Tour of California

Peter Sagan wins Stage 1 of the VII Tour of California

Peter Sagan won the opening stage of the Amgen Tour of California Sunday in Santa Rosa. The Liquigas-Cannondale rider came back from a late puncture to take out a bunch sprint and earn the first overall leader’s jersey for the eight-day race.

Heinrich Haussler (Garmin-Barracuda) was second, with Fred Rodriguez (Exergy) third.

“Boonen flatted coming across the railroad tracks, I think,” said Rodriguez. “I tried to come around Sagan with about 200 meters to go with a slight uphill and I just didn’t have the legs. Sagan was really strong today.”

Maxime Bouet (AG2R La Mondiale), Jeff Louder (UnitedHealthcare), David Boily (Spidertech-C10), Andrew Dahlheim (Bissell), Ben Jacques-Maynes (Bissell), Sebastian Salas (Optum), Josh Atkins (Bontrager-Livestrong) and Sam Johnson (Team Exergy) slipped off the front early on in the 186.5km stage and eventually gained an advantage of more than 10 minutes.

The group carried an eight-minute advantage onto the Coleman Valley Road climb, 24km from the finish. The escapees splintered on the climb, however. After the Johnson dropped off the pace, Louder, Bouet and Jacques Maynes emerged as the lone survivors at the foot of the descent, but the gap had dropped to just 40 seconds.
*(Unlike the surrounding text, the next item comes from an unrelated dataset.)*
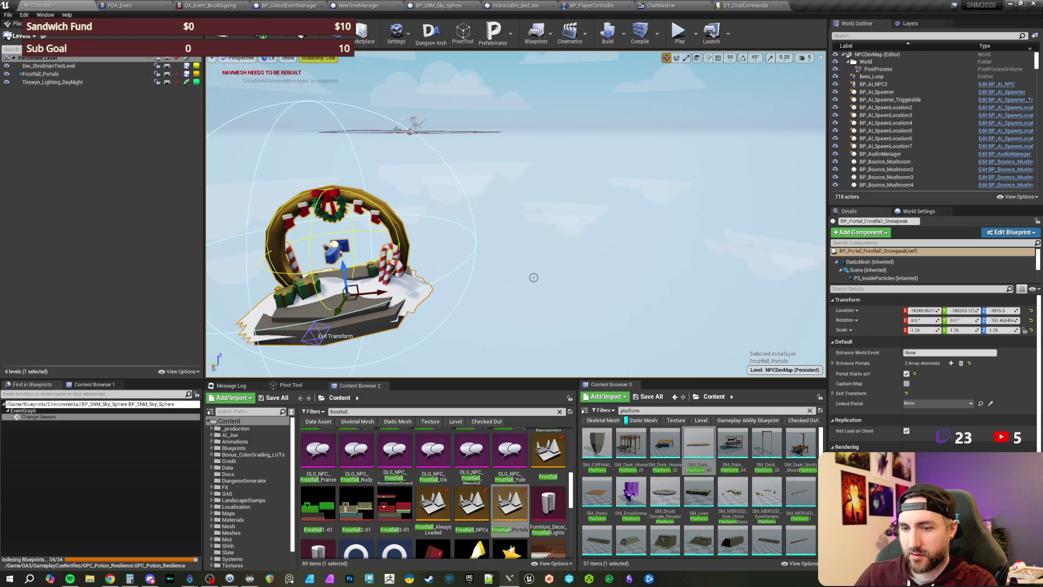
pyautogui.press('Delete')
Rabobank put two riders on the front of the chasing peloton, which was down to less than 30 riders by the summit of the day’s fourth KOM. With a little help from Liquigas at the front, the chase drew the three escapees in over the long, moderately uphill approach to Santa Rosa. At the back, the peloton swelled to almost 50 riders.

At 10km to go, Bouet led the leaders in a solid cross-headwind from the right, just 20 seconds ahead of the chasing bunch. Dave Zabriskie (Garmin-Barracuda) went to the front with 9km to go and chopped the gap to a handful of seconds.
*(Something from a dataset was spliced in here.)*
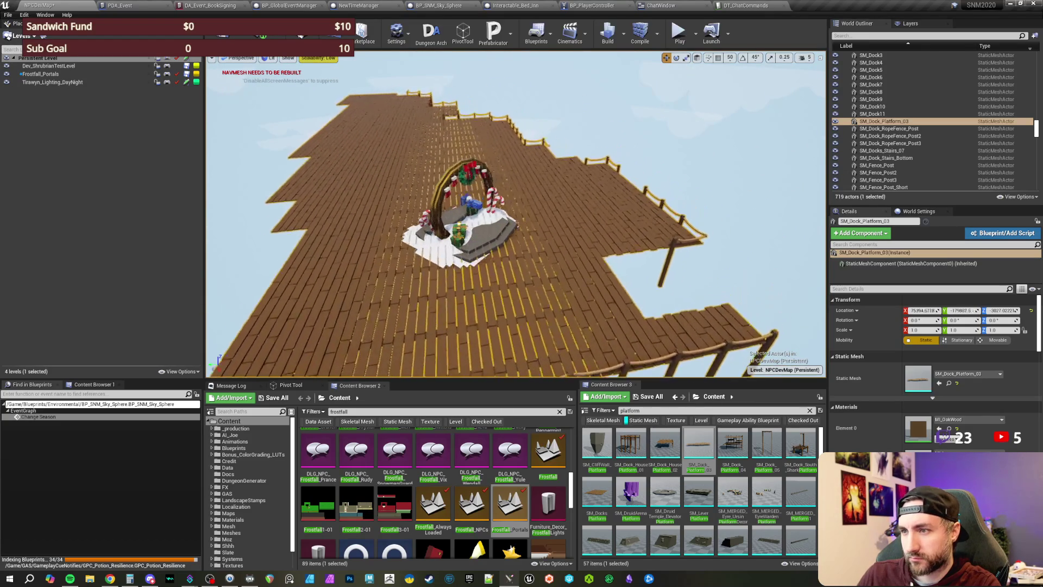
pyautogui.press('Escape')
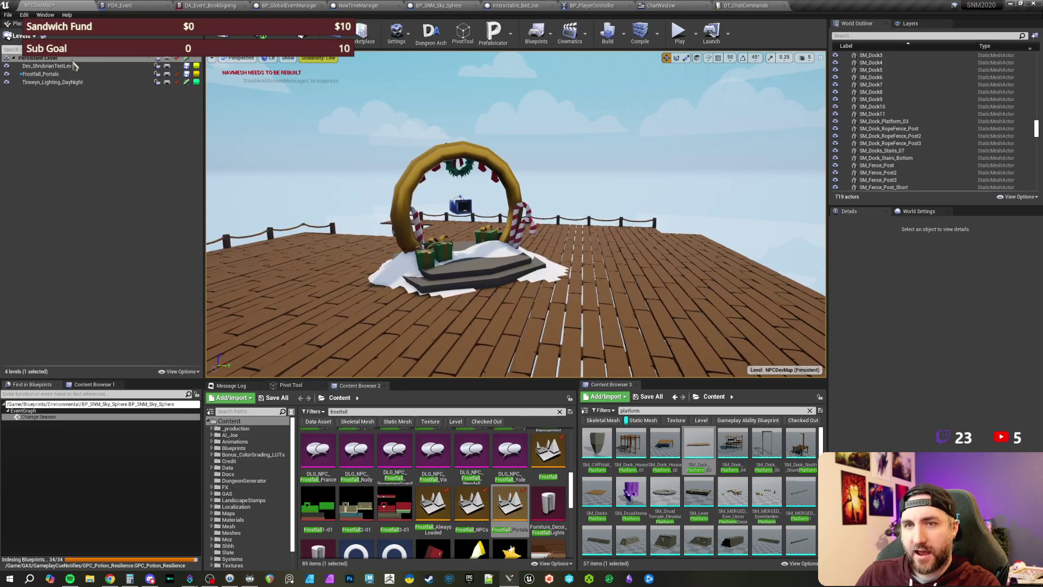
# Step: Place BP_GlobalEventManager on the dock in Frostfall_Portals and inspect its save component
pyautogui.click(57, 76)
With Louder on the front of the break, Bouet looked over his left shoulder and shook hands with Jacques Maynes, the peloton bearing down on them, and with 7.5km to go, the group’s day on the front was done.

Just as the peloton made the catch, Sagan suffered a poorly timed flat. Rabobank and Garmin stayed on the front, drilling the pace, and Liquigas dropped Ted King and Alessandro Vanotti back to help the Slovak all-rounder. The three riders made contact inside 5km.

“With 10km to go, I knew there was still time get back on, I didn’t stress out too much about it,” said Sagan. When I was U23 I was in a similar situation. I flatted with 6km to go, rejoined the peloton, attacked and escaped immediately with one other rider. I didn’t win, but I got second.”

Just after the Liquigas trio regained contact, Rabobank’s Michael Matthews crashed, slowing Sagan and sending King and Nicolas Roche (Ag2r La Mondiale) to the ground. The delay couldn’t dispatch the Slovak champion and when Orica-GreenEdge faded inside the final kilometer, Daniel Oss took over on the point and dropped Sagan off for the final kick.